» DATA TO EXAMINE:
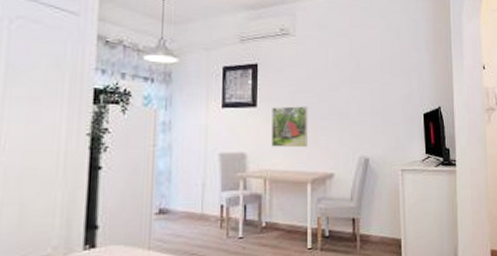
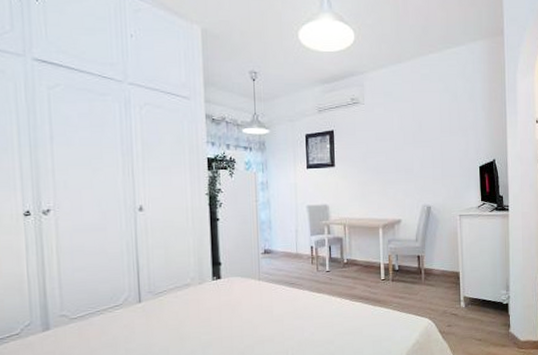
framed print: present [271,106,308,147] -> none [347,164,378,199]

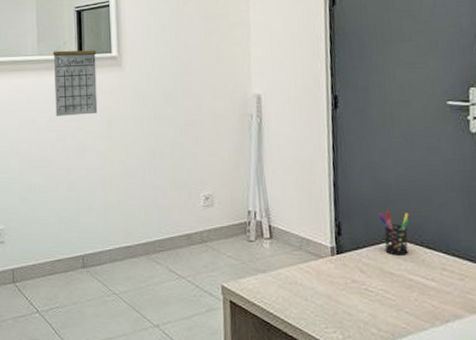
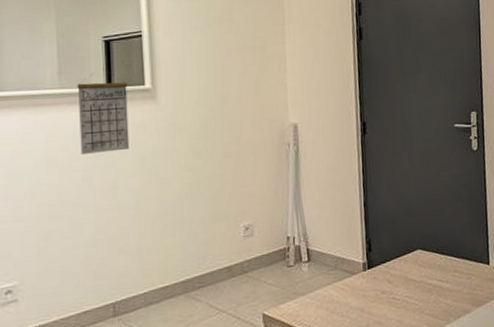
pen holder: present [378,211,409,256] -> none [402,224,427,264]

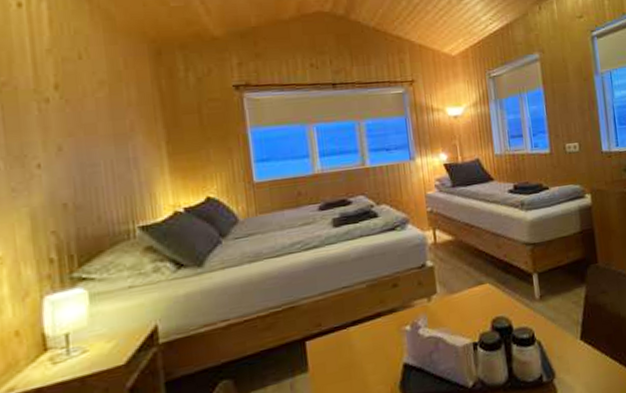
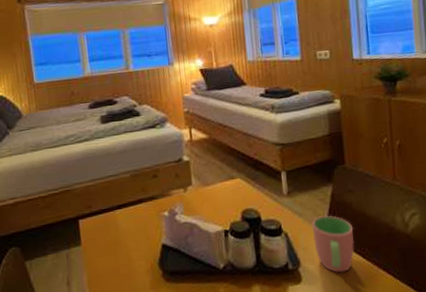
cup: none [565,319,611,382] -> present [311,215,355,273]

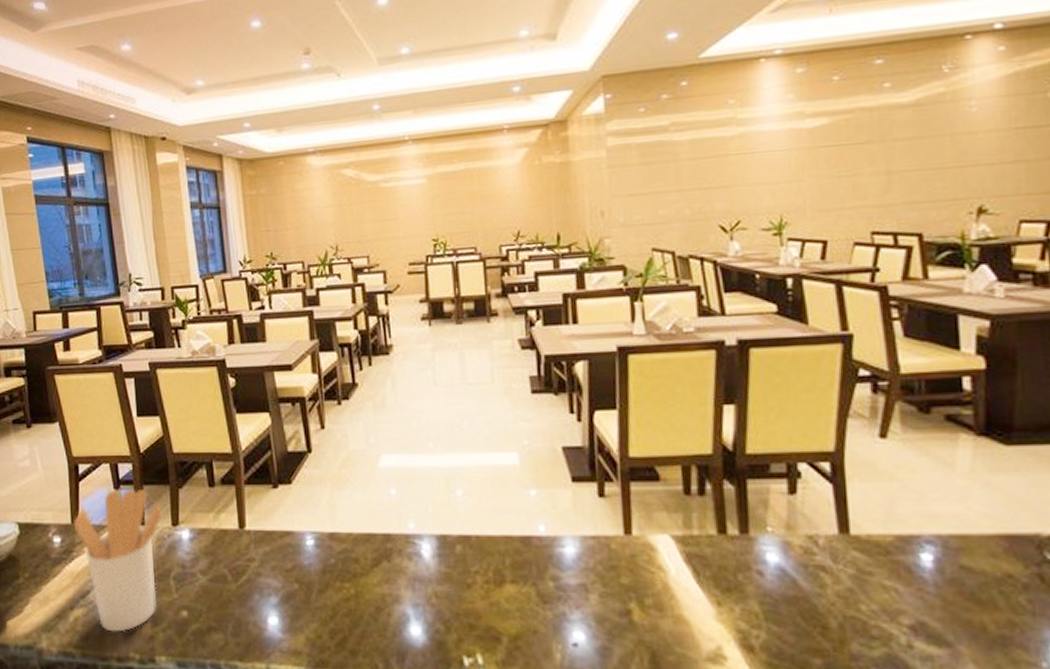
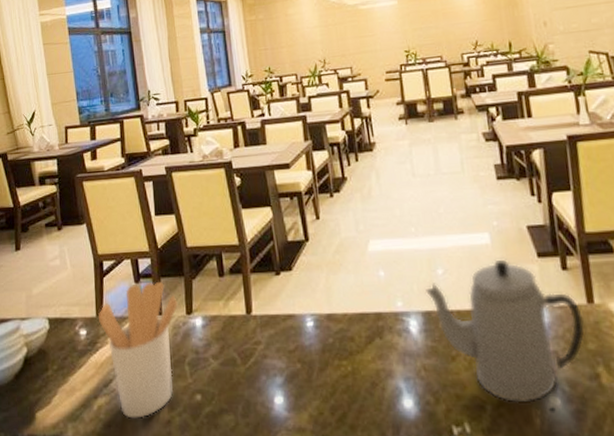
teapot: none [441,482,619,637] -> present [425,259,585,403]

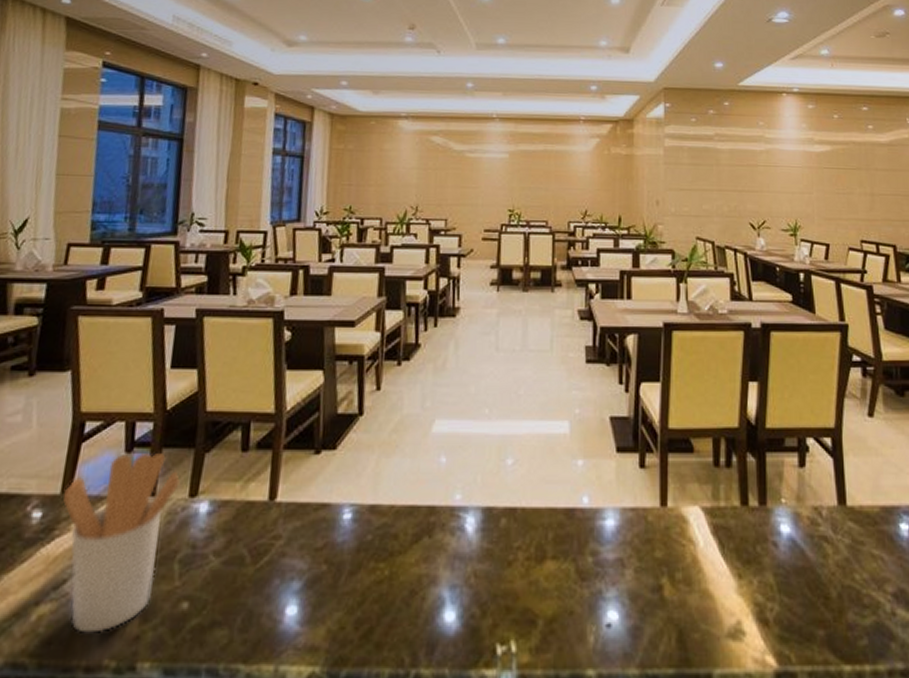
teapot: present [425,259,585,403] -> none [489,451,654,618]

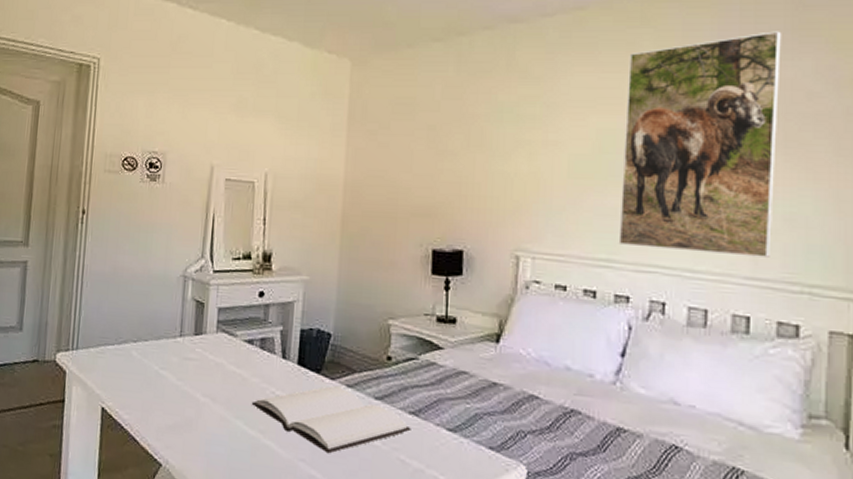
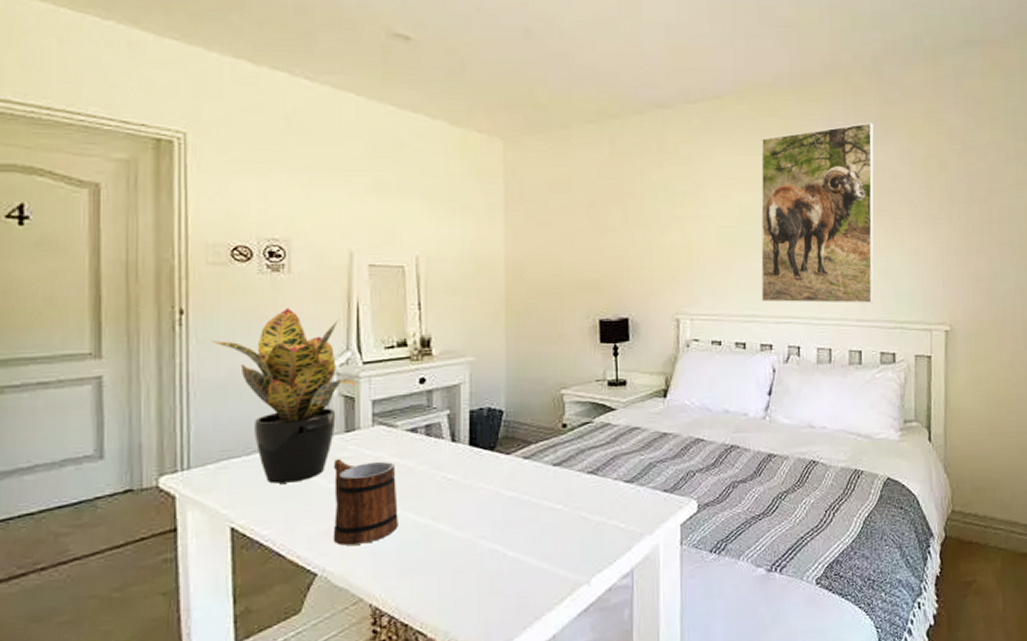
potted plant: none [102,214,206,375] -> present [211,307,355,484]
mug: none [176,359,232,445] -> present [333,458,398,546]
book: present [251,386,411,454] -> none [420,460,591,526]

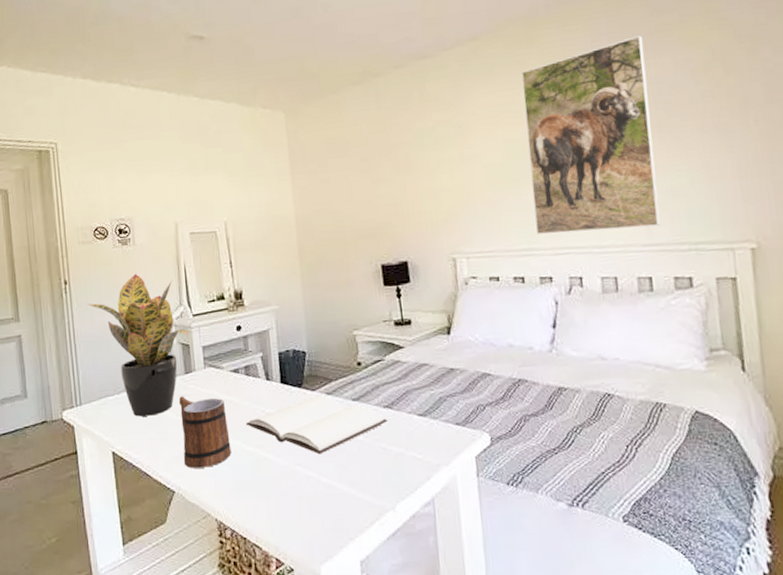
book: none [420,460,591,526] -> present [245,395,388,455]

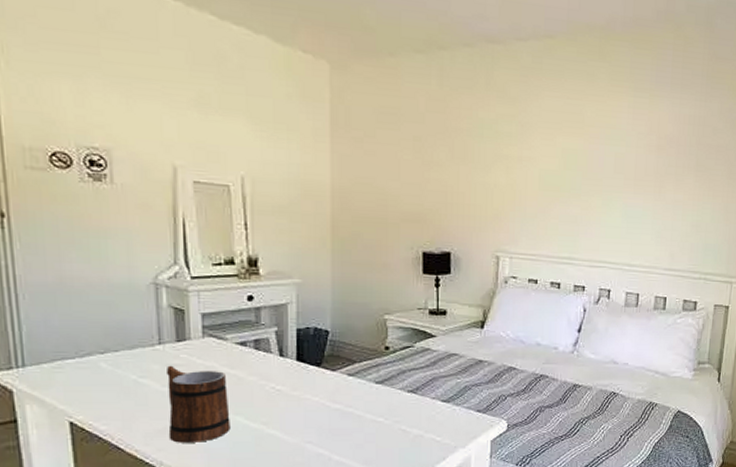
potted plant: present [87,273,189,417] -> none [36,218,184,385]
book: present [245,395,388,455] -> none [250,376,410,434]
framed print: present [521,35,660,235] -> none [577,76,700,254]

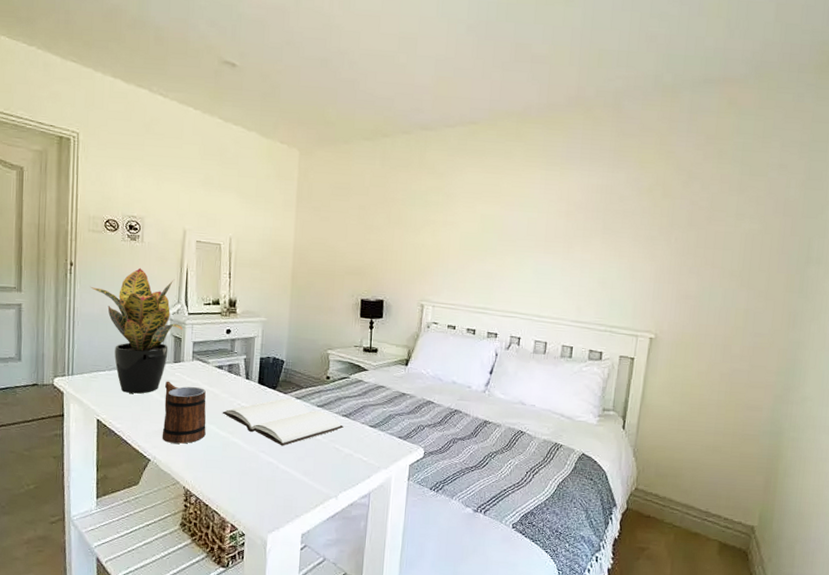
potted plant: none [36,218,184,385] -> present [90,267,182,394]
book: none [250,376,410,434] -> present [222,398,344,446]

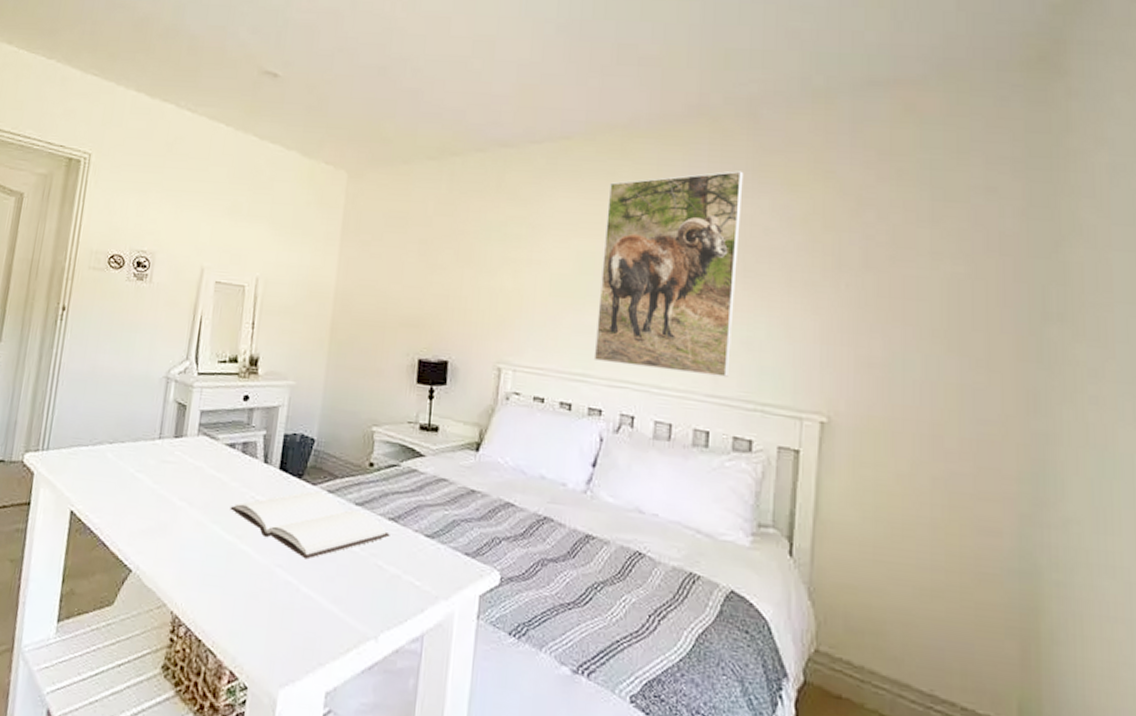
potted plant: present [90,267,182,394] -> none [82,313,189,478]
mug: present [162,381,207,444] -> none [149,462,211,550]
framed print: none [492,151,608,308] -> present [593,171,744,377]

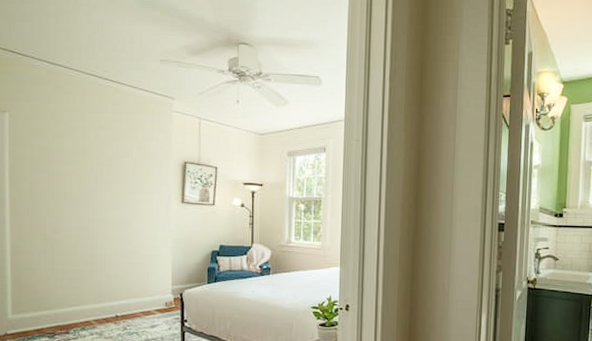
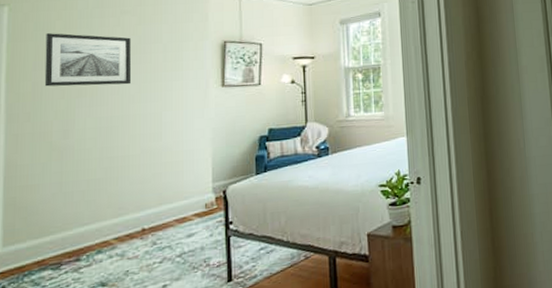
wall art: none [39,140,108,193] -> present [44,33,132,87]

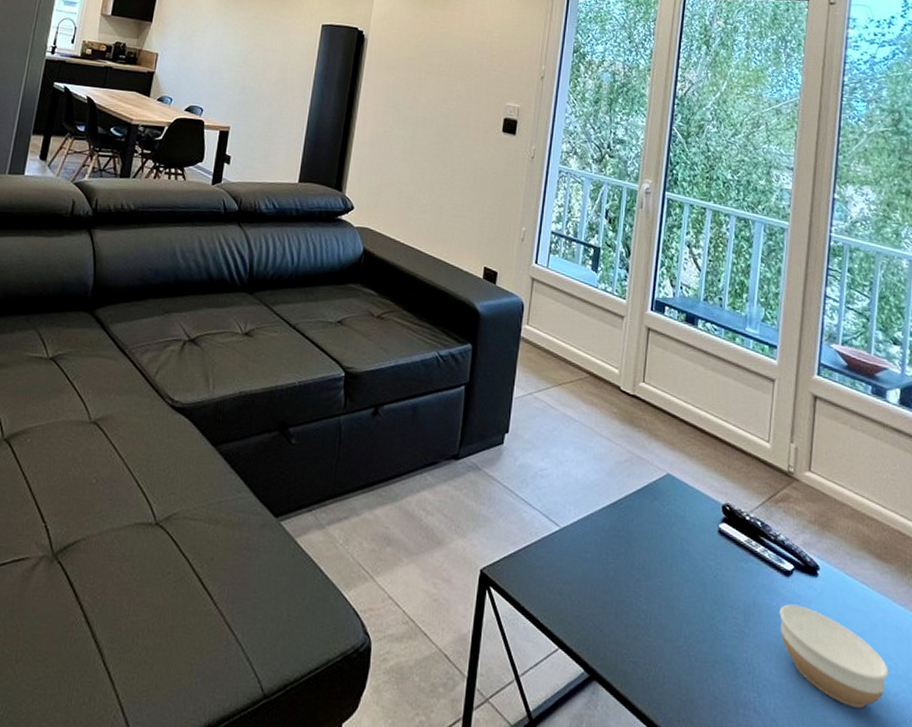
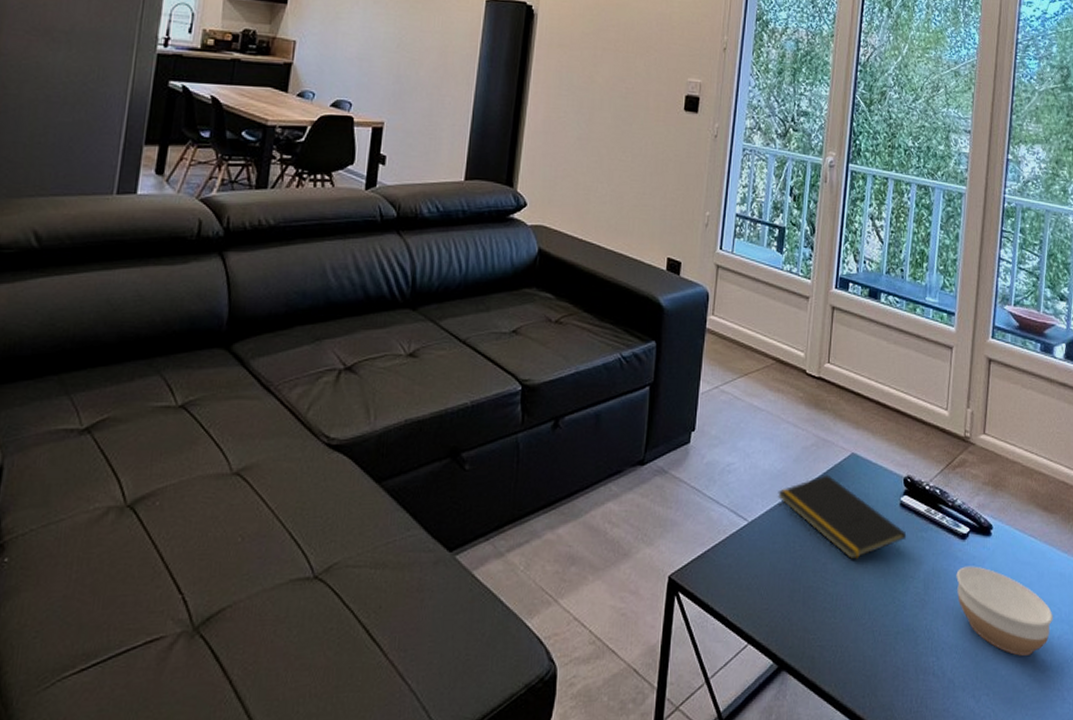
notepad: none [590,491,726,581] -> present [778,474,907,560]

» BRIEF:
Search the entries for the string "teapot" and return each line where it turns up.

» COMPLETED EXERCISE:
teapot: none [441,482,619,637] -> present [425,259,585,403]
teapot: present [425,259,585,403] -> none [489,451,654,618]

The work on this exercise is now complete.